Black Friday is dead and everyone knows it. The fact that holiday shopping “door-buster” sales now kick off Thanksgiving morning is not exactly tradition — and retailers may never give it time to become such. The truth is that Black Friday is now really Black November — a full month or more of serious price promotions to kick start holiday shopping.
This is the real menace of retail people are talking about. This is the real Christmas creep. And it is about to become a part of the conversation in the so-called War on Christmas.
Late-night, early morning and even 24-hour shopping have become so common that many retailers believe they must stay open nearly all the time to keep up with their competitors, reports Richard Feinberg, Purdue professor of retail management.
With consumer pocketbooks stretched thin, shoppers will be looking for deals, according to Feinberg. That means most of the large, non-luxury retailers will be offering heavy promotions and constant sales. Retailers will rely on “flash” and limited-time sales because they create a sense of urgency and shoppers respond to them. Shoppers will also see more signs of holiday creep as “Black Friday” – the day after Thanksgiving that used to mark the first day of the Christmas shopping season – has transformed into “Black November.”
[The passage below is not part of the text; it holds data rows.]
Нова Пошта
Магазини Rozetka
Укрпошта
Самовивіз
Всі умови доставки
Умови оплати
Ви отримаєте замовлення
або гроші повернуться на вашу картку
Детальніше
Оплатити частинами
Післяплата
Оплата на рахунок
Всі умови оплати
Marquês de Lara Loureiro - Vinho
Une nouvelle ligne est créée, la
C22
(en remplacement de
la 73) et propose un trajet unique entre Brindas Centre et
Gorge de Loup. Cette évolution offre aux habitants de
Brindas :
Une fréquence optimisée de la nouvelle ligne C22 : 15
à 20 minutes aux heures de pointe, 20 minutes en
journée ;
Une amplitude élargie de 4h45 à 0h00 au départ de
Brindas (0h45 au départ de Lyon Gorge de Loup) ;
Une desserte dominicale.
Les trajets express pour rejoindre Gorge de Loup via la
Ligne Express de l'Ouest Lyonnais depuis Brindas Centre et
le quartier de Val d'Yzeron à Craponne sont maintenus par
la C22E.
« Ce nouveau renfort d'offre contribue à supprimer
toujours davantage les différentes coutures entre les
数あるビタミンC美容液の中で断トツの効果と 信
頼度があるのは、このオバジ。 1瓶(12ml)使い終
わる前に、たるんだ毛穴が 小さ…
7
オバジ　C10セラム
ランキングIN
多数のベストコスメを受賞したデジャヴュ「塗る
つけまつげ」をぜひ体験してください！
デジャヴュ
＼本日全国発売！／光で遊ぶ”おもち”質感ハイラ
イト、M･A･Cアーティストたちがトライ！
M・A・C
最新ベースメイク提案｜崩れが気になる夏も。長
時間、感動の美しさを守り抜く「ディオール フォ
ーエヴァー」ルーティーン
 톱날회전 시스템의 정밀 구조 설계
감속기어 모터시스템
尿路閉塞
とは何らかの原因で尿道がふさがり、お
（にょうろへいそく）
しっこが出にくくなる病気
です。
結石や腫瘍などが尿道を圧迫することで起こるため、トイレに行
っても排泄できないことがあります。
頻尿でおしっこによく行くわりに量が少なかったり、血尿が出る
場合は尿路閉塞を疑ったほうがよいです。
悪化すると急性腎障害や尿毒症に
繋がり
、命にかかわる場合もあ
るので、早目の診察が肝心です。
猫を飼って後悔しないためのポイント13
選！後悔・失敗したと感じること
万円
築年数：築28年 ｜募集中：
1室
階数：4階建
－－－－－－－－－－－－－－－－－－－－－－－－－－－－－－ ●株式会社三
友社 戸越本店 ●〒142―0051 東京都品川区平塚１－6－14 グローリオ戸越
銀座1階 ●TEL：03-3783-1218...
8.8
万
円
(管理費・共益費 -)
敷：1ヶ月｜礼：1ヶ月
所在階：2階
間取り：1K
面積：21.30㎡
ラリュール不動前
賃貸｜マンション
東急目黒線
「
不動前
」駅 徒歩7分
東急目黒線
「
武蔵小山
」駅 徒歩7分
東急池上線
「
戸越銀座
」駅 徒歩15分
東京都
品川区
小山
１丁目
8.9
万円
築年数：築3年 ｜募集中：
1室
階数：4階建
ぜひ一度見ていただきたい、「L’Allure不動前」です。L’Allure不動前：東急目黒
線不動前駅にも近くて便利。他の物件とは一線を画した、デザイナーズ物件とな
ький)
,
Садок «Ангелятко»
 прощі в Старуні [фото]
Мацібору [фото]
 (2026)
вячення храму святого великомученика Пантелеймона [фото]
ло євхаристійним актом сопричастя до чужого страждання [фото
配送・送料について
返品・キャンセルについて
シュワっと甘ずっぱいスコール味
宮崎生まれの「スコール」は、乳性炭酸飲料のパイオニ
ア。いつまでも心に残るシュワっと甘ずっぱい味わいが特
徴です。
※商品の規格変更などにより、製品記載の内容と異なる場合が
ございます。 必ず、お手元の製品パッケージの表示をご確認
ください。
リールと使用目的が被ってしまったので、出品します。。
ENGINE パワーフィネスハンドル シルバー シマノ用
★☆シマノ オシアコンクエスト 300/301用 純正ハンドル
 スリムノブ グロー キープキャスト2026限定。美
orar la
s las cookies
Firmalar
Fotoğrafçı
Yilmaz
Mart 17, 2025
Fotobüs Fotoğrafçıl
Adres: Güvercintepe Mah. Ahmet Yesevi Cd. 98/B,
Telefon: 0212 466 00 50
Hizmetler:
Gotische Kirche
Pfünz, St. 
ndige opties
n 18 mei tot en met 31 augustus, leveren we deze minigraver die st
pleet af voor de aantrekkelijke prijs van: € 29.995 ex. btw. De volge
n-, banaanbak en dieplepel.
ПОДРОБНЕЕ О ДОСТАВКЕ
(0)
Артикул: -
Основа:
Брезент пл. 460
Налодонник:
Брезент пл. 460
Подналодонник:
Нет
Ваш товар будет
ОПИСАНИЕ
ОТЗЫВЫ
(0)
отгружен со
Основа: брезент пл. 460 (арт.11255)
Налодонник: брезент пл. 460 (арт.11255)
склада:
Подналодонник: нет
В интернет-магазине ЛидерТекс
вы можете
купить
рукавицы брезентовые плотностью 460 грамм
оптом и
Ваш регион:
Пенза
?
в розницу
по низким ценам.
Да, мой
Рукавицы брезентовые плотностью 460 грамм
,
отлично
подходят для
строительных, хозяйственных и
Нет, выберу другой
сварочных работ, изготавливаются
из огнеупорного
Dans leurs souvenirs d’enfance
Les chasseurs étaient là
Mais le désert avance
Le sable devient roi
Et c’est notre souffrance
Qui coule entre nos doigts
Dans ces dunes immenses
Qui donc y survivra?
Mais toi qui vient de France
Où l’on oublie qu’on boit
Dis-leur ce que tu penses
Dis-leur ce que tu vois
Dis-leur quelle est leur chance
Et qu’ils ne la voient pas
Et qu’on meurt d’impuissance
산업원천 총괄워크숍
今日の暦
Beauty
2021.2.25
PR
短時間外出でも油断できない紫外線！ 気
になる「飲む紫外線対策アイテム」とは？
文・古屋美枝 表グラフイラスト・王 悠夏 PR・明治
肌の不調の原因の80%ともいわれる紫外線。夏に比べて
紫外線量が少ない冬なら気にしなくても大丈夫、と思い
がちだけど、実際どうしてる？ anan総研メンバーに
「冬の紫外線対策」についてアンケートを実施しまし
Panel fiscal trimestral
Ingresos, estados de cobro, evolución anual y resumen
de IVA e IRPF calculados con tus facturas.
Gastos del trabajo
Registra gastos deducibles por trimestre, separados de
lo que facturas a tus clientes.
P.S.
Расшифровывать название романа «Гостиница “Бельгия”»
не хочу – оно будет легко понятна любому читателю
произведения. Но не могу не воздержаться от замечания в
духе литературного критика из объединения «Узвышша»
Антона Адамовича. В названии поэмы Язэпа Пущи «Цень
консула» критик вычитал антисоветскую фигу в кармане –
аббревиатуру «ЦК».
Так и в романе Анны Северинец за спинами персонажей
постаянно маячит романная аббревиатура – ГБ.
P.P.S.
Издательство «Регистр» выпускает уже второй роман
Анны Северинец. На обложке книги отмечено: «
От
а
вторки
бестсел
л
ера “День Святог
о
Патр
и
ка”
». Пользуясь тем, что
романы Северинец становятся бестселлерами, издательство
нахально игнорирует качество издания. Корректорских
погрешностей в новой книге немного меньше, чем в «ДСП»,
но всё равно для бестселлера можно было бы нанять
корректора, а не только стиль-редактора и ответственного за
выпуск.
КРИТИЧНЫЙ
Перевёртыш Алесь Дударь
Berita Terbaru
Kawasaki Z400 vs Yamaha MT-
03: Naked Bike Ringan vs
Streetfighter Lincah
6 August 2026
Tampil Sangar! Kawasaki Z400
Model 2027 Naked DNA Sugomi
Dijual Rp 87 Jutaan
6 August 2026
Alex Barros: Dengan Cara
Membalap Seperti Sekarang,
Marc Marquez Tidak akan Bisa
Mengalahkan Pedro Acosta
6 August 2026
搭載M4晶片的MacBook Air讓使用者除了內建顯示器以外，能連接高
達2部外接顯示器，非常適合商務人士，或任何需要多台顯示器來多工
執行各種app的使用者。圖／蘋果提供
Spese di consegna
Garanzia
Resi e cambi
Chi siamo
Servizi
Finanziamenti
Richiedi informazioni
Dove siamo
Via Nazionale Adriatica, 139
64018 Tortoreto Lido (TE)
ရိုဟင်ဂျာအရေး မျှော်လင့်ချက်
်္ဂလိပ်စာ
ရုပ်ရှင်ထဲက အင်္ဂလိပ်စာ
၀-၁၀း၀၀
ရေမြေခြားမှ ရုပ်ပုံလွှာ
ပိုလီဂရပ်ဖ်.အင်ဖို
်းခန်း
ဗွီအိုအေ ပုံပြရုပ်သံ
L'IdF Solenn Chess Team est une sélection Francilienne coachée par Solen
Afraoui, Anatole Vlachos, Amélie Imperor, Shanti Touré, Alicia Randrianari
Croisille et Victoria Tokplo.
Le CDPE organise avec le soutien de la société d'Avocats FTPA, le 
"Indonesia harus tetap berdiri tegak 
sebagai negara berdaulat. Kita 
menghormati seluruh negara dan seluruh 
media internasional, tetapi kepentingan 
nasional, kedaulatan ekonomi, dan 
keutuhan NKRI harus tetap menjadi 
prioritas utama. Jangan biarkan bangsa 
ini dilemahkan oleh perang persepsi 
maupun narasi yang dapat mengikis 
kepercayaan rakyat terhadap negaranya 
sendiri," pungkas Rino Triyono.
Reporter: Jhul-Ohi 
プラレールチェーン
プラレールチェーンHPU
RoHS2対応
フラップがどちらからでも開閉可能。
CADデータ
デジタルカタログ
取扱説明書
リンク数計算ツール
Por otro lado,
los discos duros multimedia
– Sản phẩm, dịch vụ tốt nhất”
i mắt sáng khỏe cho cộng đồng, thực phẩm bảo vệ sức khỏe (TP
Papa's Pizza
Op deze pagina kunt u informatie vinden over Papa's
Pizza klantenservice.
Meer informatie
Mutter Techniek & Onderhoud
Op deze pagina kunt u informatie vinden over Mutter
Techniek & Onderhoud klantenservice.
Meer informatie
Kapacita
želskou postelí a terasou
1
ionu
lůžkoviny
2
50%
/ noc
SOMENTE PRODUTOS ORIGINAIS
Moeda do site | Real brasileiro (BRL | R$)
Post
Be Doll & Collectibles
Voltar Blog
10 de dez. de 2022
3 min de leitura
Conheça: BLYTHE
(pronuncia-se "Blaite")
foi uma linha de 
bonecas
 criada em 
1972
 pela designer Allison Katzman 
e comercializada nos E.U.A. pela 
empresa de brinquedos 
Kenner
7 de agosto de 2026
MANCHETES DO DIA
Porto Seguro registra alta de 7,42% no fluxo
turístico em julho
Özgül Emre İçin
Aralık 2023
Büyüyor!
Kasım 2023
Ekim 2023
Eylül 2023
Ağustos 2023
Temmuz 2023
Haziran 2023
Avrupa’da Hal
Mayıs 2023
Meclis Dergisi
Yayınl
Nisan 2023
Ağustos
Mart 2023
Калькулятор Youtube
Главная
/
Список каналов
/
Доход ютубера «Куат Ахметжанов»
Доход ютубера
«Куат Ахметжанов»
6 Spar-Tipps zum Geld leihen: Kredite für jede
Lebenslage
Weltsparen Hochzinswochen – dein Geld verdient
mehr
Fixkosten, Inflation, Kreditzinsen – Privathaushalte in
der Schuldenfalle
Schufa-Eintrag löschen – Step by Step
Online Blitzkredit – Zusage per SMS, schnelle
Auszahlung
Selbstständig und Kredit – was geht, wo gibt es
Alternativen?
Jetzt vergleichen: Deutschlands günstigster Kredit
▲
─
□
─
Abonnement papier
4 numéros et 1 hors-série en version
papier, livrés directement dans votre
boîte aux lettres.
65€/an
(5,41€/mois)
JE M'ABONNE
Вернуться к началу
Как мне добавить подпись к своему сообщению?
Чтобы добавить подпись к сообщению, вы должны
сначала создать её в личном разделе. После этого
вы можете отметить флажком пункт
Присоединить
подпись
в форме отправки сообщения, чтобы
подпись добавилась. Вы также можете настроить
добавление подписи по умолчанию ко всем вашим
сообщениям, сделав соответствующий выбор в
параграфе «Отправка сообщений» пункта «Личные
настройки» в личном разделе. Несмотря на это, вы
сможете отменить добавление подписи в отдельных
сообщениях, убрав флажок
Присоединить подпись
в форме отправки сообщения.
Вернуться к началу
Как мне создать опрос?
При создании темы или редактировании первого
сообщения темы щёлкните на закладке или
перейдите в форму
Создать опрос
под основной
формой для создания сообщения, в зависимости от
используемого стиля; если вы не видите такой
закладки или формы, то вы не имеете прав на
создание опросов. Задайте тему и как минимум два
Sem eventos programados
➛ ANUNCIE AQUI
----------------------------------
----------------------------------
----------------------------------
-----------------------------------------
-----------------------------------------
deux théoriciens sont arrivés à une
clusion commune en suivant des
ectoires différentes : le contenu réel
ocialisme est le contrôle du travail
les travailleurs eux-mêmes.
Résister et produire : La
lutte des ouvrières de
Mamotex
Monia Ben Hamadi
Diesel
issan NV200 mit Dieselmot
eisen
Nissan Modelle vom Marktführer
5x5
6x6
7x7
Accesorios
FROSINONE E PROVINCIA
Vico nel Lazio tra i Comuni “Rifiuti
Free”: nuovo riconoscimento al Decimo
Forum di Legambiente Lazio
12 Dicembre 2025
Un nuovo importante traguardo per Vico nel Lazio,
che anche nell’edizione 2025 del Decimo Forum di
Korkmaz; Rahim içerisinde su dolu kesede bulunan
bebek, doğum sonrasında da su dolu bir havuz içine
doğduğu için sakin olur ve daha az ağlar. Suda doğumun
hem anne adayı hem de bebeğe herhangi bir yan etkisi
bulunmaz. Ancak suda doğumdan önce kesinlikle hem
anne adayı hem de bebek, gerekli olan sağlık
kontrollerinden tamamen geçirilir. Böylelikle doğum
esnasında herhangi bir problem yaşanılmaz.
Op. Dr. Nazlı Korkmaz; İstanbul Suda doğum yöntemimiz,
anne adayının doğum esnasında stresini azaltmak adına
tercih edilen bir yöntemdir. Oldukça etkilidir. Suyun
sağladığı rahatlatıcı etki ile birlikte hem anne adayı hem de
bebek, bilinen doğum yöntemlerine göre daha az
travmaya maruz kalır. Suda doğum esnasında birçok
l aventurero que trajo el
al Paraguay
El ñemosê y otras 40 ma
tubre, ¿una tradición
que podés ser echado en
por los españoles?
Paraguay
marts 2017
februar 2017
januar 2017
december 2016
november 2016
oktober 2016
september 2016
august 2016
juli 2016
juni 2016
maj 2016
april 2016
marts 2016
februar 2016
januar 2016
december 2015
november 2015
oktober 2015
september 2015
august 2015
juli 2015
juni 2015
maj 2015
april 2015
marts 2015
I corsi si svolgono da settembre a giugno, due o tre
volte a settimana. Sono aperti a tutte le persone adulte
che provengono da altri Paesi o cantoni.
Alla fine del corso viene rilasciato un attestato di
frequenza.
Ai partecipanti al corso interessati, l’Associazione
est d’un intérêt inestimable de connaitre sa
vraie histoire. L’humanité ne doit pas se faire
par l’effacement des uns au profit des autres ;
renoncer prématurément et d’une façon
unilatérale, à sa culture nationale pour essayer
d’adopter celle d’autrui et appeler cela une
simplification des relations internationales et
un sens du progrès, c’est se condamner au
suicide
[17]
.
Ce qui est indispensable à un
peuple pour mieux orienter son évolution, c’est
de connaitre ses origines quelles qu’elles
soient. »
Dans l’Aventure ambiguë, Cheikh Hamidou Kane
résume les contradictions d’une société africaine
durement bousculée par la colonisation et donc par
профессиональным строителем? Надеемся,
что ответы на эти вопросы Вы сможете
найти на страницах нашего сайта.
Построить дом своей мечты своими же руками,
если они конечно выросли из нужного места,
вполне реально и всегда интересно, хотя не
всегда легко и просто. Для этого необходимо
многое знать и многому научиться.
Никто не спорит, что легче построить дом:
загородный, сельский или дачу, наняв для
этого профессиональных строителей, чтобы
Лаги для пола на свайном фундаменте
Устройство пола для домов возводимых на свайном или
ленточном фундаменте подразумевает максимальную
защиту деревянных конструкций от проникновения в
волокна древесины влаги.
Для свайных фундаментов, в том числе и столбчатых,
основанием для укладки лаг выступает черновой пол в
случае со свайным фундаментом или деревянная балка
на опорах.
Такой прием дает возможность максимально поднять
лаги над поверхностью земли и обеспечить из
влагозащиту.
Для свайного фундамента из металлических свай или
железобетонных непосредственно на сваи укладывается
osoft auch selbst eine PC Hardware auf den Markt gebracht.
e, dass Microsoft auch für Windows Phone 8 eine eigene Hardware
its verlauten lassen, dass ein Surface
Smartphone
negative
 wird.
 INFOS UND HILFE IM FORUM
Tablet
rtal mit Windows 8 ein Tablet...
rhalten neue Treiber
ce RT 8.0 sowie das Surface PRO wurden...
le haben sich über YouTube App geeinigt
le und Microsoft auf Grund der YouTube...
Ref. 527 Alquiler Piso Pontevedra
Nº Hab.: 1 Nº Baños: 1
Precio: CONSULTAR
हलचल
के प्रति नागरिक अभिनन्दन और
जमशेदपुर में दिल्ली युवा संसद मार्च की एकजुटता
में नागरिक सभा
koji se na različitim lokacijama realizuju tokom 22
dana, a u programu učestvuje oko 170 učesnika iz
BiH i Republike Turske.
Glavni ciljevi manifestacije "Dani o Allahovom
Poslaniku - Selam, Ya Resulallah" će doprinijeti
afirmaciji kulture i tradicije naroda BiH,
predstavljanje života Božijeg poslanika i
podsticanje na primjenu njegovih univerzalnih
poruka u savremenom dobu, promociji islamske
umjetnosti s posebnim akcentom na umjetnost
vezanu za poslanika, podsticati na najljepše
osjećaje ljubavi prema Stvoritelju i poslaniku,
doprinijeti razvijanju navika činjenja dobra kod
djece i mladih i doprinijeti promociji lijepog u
Black Friday backed further into Thanksgiving in 2013, as stores including Target, Younkers, Sears and J.C. Penney opened at 8 p.m. Thursday, and others even earlier. Walmart, open 24 hours, released Black Friday deals at 6 p.m. and 8 p.m. on Thanksgiving, and sold some Black Friday merchandise as early as Nov. 1.
For stores that were open, shoppers followed, with 45 million people shopping online or in stores on Thanksgiving 2013, according to the National Retail Federation. That’s up from 35 million in 2012 and 29 million in 2011.
The sad truth despite these facts? Sales were DOWN for what is called “Black Friday” — by 2.9 percent.
The other sad truth is that many people protest now the presence of Christmas-themed shopping on Thanksgiving Day. Workers threaten to strike, campaigns to boycott retailers on Thanksgiving are launched and editorials run amok with anti-Christmas rhetoric.
It isn’t so much about Christmas, really. But Christmas gets blamed for creating the frenzy and urging retailers to “sell, sell, sell” in an effort to generate more revenue than they did the year before.